25th November 2021

Following the disruptions of the COVID-19 pandemic, Jan-Willem van den Brand from the Hyster Big Trucks team shares insight from recent Hyster research and the key trends now affecting ports, with suggested solutions for this year’s most common challenges.

The United Nations Conference on Trade and Development estimates that around 80 percent of global trade is transported by commercial shipping.* However, in early 2020, the COVID-19 pandemic disrupted the world economy, magnifying existing challenges for the global trading system.

As the impact of COVID-19 continues to be felt, some previously known challenges in the ports industry have become more immediate priorities.

When retail shopping in much of Europe shut down, shipping experienced a dramatic slowdown.
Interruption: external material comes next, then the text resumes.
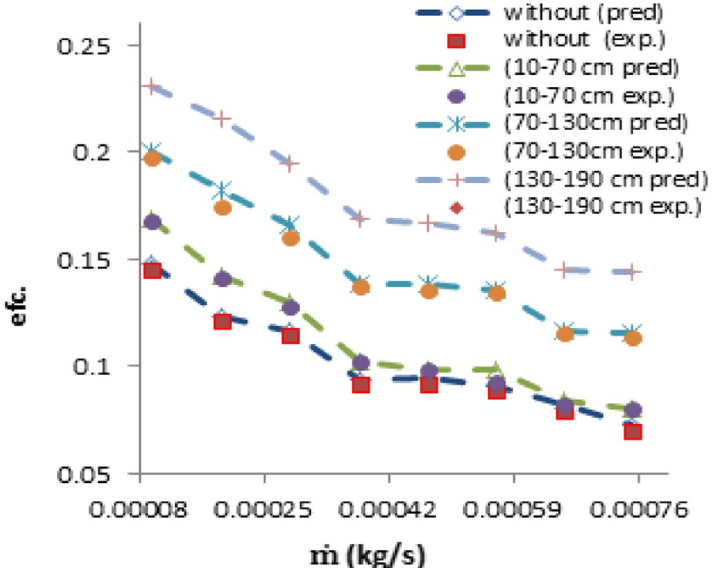
Fig. 13 ANN predicted and experimental heat exchanger effectiveness with and without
According to the International Association of Ports and Harbours, in the first week of May 2020, 65% of big European ports saw up to 25% fewer ships coming in compared with the average of the previous year.** However, since the reopening of global economies, and e-commerce booming, ports have seen recovery in demand and, in many cases, surges beyond previous years’ numbers.
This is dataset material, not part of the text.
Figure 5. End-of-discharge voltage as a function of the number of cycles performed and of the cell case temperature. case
Recent Hyster research with ports in the US showed that 22% of respondents felt that access to reliable container handling equipment was their biggest challenge during these times, with 20% finding the availability and lead time of trucks a big concern. 14% had also found that decreased container volumes had driven up their costs.
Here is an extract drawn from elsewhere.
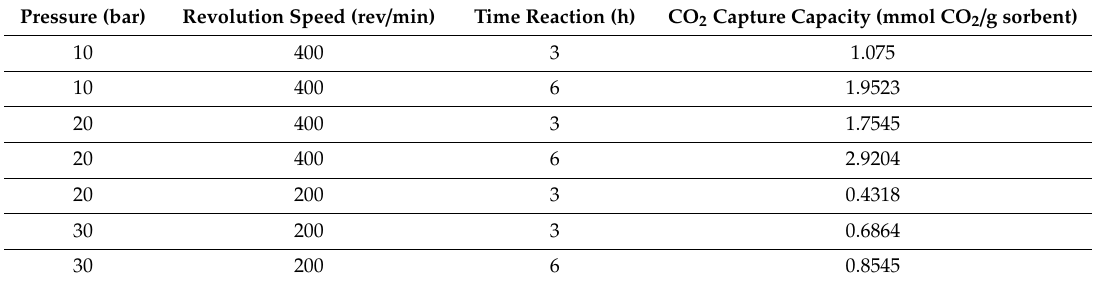
reaction in the mechanochemical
New materials handling equipment is a big investment and can have a long lead time, so having access to versatile equipment can be the key to keeping an operation running. When purchasing or leasing a lift truck, businesses should seek flexible fleet options, and consider both new and used equipment to suit budget requirements. 20% of survey respondents said the high cost to operate and maintain a fleet is a priority.  To simplify this for ports, everything from Hyster® warehouse equipment to ReachStackers is easily available from official Hyster dealers at

With a surge in e-commerce, retailers’ order fulfilment and restock means more shipments are flowing through ports. Many downstream, 3PLs (Third-Party Logistics firms) and road transport companies are looking to obtain more warehouse space and more employees. Meanwhile, ongoing congestion in shipyards and terminals requires ports to fine tune their materials handling efficiency. 16% of respondents in the Hyster US survey were challenged by container congestion.

Over-running equipment to meet throughput demand can sometimes result in service issues. Ports can’t afford any downtime, so it is important to invest in equipment designed for the specific application with reliability in mind.  Materials handling solutions should be backed by parts availability. Hyster distribution partners, for instance, can provide critical parts fast to reduce downtime, sometimes same day.

Right sizing the fleet with flexible equipment to meet a variety of demands and supplementing equipment with short-term leases or rental equipment can also help manage costs effectively and keep operations moving during peaks in demand.  Likewise, yard layout to optimise efficiency should be considered and Hyster works with many ports offering consultancy and simulation to find the right layout solutions.

Taking advantage of more vertical storage can be an option for some ports where higher density stacking can help reduce congestion.  Equipment that supports double container handling can help operations stack higher while also supporting greater productivity in moving containers. 

Ports and terminals should also not overlook that one of the most expensive parts of the fleet is the operator. Providing equipment that is comfortable and ergonomic with high visibility may help support increased operator productivity. The new cab on Hyster lift trucks with capacities over 8-tonnes is a great example of this, designed with operator productivity in mind.

Even through a pandemic, commitment to green initiatives remains a high priority. The European Green Deal aims to decrease emissions by 55% compared with 1990 levels by 2030***.  In the Hyster ports research in the US, where similar initiatives are in place, many respondents consider the growing electrification trend within the port and terminals industry to be their key challenge.

Therefore, it is more important than ever for ports to understand their clean power options for materials handling equipment—whether lithium-ion batteries or hydrogen fuel cells in combination with lithium-ion batteries.

Electric lift trucks lower emissions and do not have to sacrifice performance and toughness. Hyster has recently added to its lift truck range with new lithium-ion forklifts for loads up to 18-tonnes, and projects are underway to electrify Hyster Container Handlers and ReachStackers for ports in the US and Europe.

COVID-19 has accelerated change, forcing many businesses to look to the future, and enabling operations to recognise new opportunities to exceed expectations, whether in a period of lower shipping volume or increased demand.